Bell 212HP AH1 - ZJ969 (K) - c/n 30548
N2956W > VR-BEJ > EP-HBZ > G-BGLJ > VR-BEJ > 5N-AJX > G-BGLJ > 9Y-TIJ > G-BGLJ > EC-295 > EC-GHP > G-BGLJ > EC-HCP > EC-HCZ > G-BGLJ > ZJ969
Used at Middle Wallop for training but later sent to Belize to replace ZJ965 which crashed 5th September 2007.
Bell 212HP AH3 - ZK067 - c/n 30835
N18099 > G-BFER > ZK067
Delivered to FBH to replace ZJ965 which crashed but was used as a training cab at Middle Wallop instead. Never went to Belize.
Bell 212EP AH3 - ZK206 - c/n 30918
A7-HAL > VT-HGD > A7-HAL > VT-HGD > A7-HBG > G-CFXE > ZK206
Used at AAC Middle Wallop for training. Never went to Belize.
In December 2010 Lt. Col. Rob Lindsay, BATSUB Commander, broke the news that BATSUB would close. 25 Flight stopped FAME cover for the population of Belize to begin it's drawdown and in August/September 2011, 25 Flight returned to AAC Middle Wallop, Hampshire. British Army training in Belize will continue but in a much reduced form, now employing 6 to 8 British soldiers and 60 locals. Mothballing BATSUB will save £9million a year and will take £3million a year from the local economy.

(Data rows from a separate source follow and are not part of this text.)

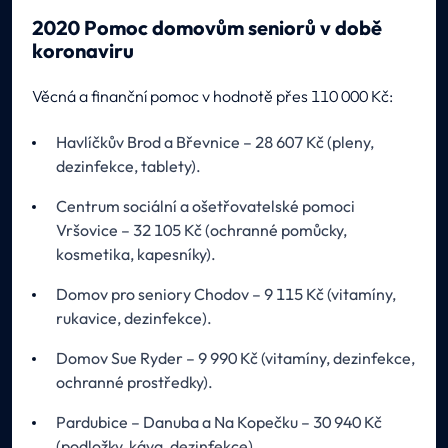
2020 Pomoc domovům seniorů v době
koronaviru
Věcná a finanční pomoc v hodnotě přes 110 000 Kč:
Havlíčkův Brod a Břevnice – 28 607 Kč (pleny,
dezinfekce, tablety).
Centrum sociální a ošetřovatelské pomoci
Vršovice – 32 105 Kč (ochranné pomůcky,
kosmetika, kapesníky).
Domov pro seniory Chodov – 9 115 Kč (vitamíny,
rukavice, dezinfekce).
Domov Sue Ryder – 9 990 Kč (vitamíny, dezinfekce,
ochranné prostředky).
Pardubice – Danuba a Na Kopečku – 30 940 Kč
(podložky, káva, dezinfekce).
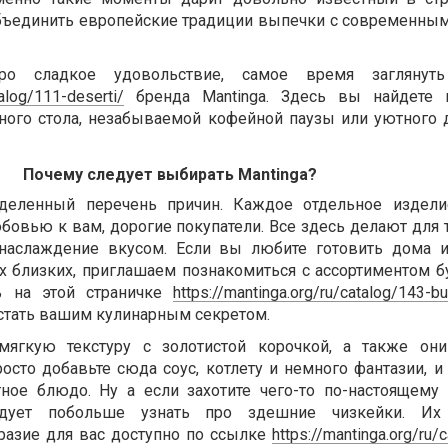
объединить европейские традиции выпечки с современны
о сладкое удовольствие, самое время заглянут
talog/111-deserti/
бренда Mantinga. Здесь вы найдете 
чного стола, незабываемой кофейной паузы или уютного
Почему следует выбирать Mantinga?
деленный перечень причин. Каждое отдельное издели
бовью к вам, дорогие покупатели. Все здесь делают для 
наслаждение вкусом. Если вы любите готовить дома 
х близких, приглашаем познакомиться с ассортиментом б
ть на этой страничке
https://mantinga.org/ru/catalog/143-bu
 стать вашим кулинарным секретом.
мягкую текстуру с золотистой корочкой, а также они
осто добавьте сюда соус, котлету и немного фантазии, и
тное блюдо. Ну а если захотите чего-то по-настоящему
ледует побольше узнать про здешние чизкейки. Их
разие для вас доступно по ссылке
https://mantinga.org/ru/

The three Bell 212's will now join the two cabs based at AAC Middle Wallop and continue training crews for 7 Flight Brunei and also contribute in troop moves, Under-slung load training etc. It has also been rumoured that they will help support the Olympics, though there has been no official comment regarding this.